Brow Beat

Watch Cecily Strong Fend Off Woke Men on Saturday Night Live

About a third of the 100 people who signed the Declaration of Sentiments at the Seneca Falls Convention—as close as you’ll find to a founding document of modern feminism—were men. About a third of those people had some familial relationship with women who signed; a few more have such impeccable credentials fighting against oppression—Frederick Douglass*, we’re looking at you—that their sincerity is beyond question. But odds are pretty good at least a couple of the signers were the type of people ably skewered on this week’s Saturday Night Live, in a skit in which Cecily Strong keeps meeting men whose feminism goes just as far as convincing Cecily Strong to sleep with them and no further.

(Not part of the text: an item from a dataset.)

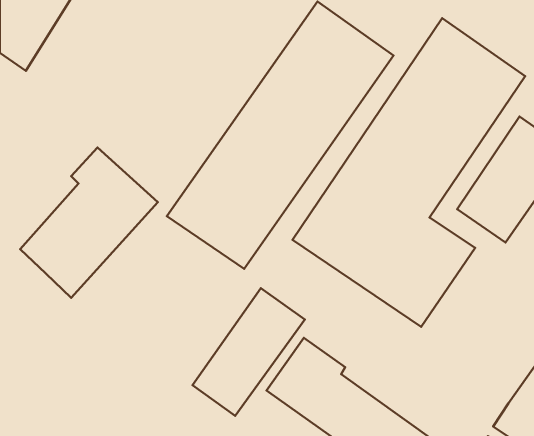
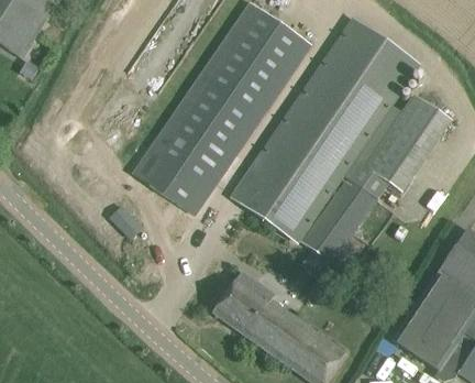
building: [20,148,158,298] -> none
building: none -> [110,199,145,239]
building: [192,288,305,416] -> none

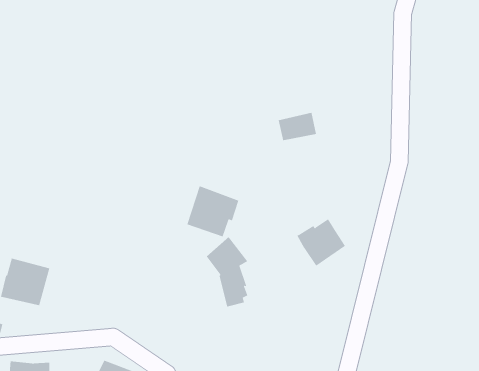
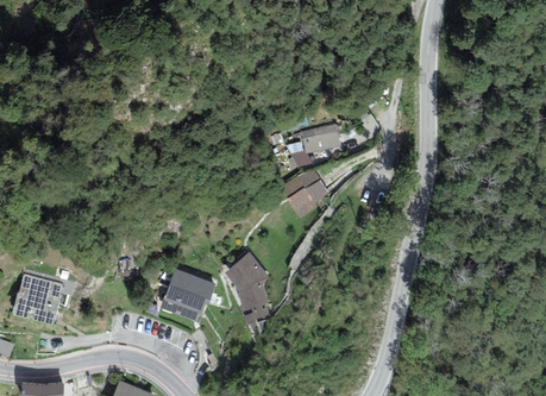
building: [187,185,239,237] -> [161,268,215,321]
building: [297,218,346,267] -> [280,168,331,218]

The structure’s impeccable; watch the way the same basic encounter gets further condensed each time it repeats. Beck Bennett, as Strong’s first would-be paramour, seems more or less normal at first, and although he’s wearing a “The Future Is Female” T-shirt, it’s under a flannel shirt and a hoodie. It takes a full minute of screen time for Bennett to go from being charming to yelling “I’m wearing this shirt, and you won’t even let me nut?” at a horrified Strong. Alex Moffatt, batting cleanup, is wearing a vest festooned with feminist buttons and a pussy hat and only gets 10 seconds. Of course, it doesn’t take much screen time when your entire pitch is “Do you, by any chance, follow Kamala Harris on Twitter? Do you want to eat my butt?” It’s unfortunate that “Twitter follower of the junior senator from California” just became a convenient shorthand for insincere male feminism, but it beats “the kind of guy who would attend the Seneca Falls Convention and then vanish into the dust of history without ever doing anything else of note, leaving the door open for internet journalists to speculate about his motivation without any evidence,” which is the best we could do before Saturday night.

Meanwhile, Sen. Harris noticed that despite all their big talk, @nbcsnl doesn’t follow her on Twitter:

It’s almost as though Saturday Night Live were cynically adopting Harris’ politics while pursuing its own agenda. Or at least it would seem that way, if it hadn’t followed her Sunday morning. Another big win for women!

*Correction, March 8: This post originally misspelled the name of Frederick Douglass.